The ADHD Resource Hub

Introducing the ADHD Resource Hub!

As someone with ADHD I feel I can say proudly - heck don’t we love a side project!

Something that I have been slowly creating alongside building my creative art therapy business, Wanna Art About It, is the ADHD Resource Hub!

The ADHD Resource Hub will be a collection of information, such as research, articles, and tools, all related to ADHD. The goal of it is to be a library, a hub, of links to information about ADHD.

The process/journey/absolute slog of navigating the Australian healthcare system to seek an assessment, diagnosis and support for ADHD is frankly - a shitshow.

Not sure what I’m talking about? This article from SBS News summarising the findings from the Senate’s inquiry into ADHD captures it well.

That is just the part of the journey that involves seeking an assessment. If you are lucky enough to get through years-long waiting lists, afford an assessment, and then receive a diagnosis from a psychiatrist, what comes next?

There is so much information relating to ADHD online. Some websites are great; the Australasian ADHD Professionals Association have published evidence-based factsheets for clinicians and individuals with lived experience of ADHD, and the ADHD Foundation in Australia has a great list of education and support services. Some information online, however, is not so great. Actually, it’s the opposite of great. This ranges from information and advice that is significantly out of date to misinformation presented with the best intentions to genuinely dangerous pseudo-scientific advice fuelled by wellness culture.

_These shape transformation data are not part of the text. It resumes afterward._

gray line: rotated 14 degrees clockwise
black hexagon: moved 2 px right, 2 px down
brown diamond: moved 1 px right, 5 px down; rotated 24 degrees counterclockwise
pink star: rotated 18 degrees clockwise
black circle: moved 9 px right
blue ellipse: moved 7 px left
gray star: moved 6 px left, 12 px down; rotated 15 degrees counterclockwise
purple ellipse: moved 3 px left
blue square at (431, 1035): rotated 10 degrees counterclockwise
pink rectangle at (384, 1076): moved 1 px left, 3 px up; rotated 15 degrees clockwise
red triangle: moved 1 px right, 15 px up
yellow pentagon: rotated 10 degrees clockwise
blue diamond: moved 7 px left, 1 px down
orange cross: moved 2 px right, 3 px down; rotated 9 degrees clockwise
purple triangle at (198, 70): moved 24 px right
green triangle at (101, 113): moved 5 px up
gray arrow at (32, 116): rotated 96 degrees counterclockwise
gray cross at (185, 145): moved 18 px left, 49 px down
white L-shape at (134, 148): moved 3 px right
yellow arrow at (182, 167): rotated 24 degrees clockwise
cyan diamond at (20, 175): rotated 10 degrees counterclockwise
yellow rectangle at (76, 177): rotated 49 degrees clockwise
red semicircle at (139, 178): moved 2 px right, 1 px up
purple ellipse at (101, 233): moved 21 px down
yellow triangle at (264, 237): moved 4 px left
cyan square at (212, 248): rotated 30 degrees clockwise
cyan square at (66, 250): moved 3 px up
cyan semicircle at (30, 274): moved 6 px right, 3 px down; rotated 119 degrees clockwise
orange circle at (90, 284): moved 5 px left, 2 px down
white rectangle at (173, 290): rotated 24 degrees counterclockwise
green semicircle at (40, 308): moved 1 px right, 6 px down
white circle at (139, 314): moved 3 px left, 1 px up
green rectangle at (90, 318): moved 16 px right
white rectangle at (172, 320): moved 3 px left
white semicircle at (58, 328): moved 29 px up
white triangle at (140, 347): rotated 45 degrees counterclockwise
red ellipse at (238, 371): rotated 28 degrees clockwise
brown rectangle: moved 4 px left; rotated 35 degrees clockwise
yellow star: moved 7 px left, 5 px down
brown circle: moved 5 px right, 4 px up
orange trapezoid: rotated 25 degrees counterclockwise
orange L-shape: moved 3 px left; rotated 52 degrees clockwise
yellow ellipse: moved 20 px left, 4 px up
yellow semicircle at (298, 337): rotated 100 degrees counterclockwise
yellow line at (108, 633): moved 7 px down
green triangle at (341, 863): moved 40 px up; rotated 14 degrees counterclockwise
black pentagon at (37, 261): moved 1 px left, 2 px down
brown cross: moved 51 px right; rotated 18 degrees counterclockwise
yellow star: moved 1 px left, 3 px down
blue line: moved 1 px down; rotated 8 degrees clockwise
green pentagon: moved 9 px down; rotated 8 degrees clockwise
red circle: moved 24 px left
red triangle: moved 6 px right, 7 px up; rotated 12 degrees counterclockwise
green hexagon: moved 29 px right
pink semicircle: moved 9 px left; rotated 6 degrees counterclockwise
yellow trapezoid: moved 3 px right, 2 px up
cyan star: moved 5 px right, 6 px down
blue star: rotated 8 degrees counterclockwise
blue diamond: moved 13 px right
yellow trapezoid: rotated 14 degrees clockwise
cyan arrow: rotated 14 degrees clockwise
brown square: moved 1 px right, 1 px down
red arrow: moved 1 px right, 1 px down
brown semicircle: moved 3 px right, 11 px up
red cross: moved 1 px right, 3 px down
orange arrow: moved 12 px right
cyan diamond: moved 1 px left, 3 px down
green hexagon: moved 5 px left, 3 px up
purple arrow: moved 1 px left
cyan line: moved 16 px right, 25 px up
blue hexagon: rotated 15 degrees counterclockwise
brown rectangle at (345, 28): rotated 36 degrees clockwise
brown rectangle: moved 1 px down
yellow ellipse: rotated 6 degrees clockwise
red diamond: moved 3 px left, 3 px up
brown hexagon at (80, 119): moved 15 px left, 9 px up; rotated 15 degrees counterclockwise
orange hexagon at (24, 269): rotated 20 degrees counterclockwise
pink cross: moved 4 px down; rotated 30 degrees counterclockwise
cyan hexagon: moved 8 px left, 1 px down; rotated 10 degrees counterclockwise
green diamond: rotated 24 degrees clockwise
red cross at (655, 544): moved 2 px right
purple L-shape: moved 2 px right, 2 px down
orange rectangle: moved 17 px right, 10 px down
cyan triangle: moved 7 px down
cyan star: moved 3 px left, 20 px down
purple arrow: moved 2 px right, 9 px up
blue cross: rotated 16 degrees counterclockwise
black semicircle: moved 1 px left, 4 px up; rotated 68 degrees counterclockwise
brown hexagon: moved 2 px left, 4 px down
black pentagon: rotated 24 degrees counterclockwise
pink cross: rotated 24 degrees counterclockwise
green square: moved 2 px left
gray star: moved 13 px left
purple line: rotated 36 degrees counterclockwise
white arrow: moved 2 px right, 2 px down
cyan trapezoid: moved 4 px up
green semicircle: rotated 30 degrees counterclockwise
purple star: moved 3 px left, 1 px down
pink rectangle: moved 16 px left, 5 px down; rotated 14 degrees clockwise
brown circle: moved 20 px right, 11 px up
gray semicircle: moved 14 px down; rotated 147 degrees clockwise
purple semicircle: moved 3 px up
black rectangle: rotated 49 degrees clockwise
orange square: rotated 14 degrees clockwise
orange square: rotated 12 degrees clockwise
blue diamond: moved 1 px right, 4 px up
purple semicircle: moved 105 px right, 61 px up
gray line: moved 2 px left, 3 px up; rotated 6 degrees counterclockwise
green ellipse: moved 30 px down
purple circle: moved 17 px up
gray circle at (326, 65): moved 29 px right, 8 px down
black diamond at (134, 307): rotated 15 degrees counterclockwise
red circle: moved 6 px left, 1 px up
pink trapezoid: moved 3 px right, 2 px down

When I first received my ADHD diagnosis, I was given a letter that included two book recommendations and the advice that I should find an ADHD-friendly psychologist. That was it.

It is possibly a terrible metaphor—I don’t drive—but it was kind of like I was given the keys to a car but had no idea where the heck it was parked. Actually, it was like I was given a set of keys but didn’t know what they unlocked.

So I did what many do - I googled. And I read. And I googled. And I listened to audiobooks and I found communities online and I just kept searching for information. I was in what I call sponge mode - where my brain just inhales and spits out information, not unlike a Kirby.

I couldn’t keep up with all the information I found, so I started collating links and recommendations in a Google spreadsheet. As I became more confident disclosing my diagnosis, I began to have conversations with people at various stages of the same journey as I. Conversations that nearly always ended with a recommendation to a link or resource I had found, hastily scribbled down on a piece of paper or linked in a chat. Next came a google doc that explained the diagnostic process within the Australian healthcare system - specifically the differences between an assessment from a psychologist or psychiatrist in regards to accessing medication and the different referrals and medicare item numbers when seeing a psychiatrist. All of a sudden, it went from a spreadsheet to a Google Drive that was shareable and accessible to anyone.

And now, it’s time for an ADHD Hub—a home for all of those remarkable resources out there—to help people reach them quickly and easily and ensure that they access them via the people who created them.

This Hub will be free to access. To assist with navigating so much information, it will include some general guidance and summaries and will also feature a section for people to submit resources that they come across, allowing it to grow and stay relevant as time goes on.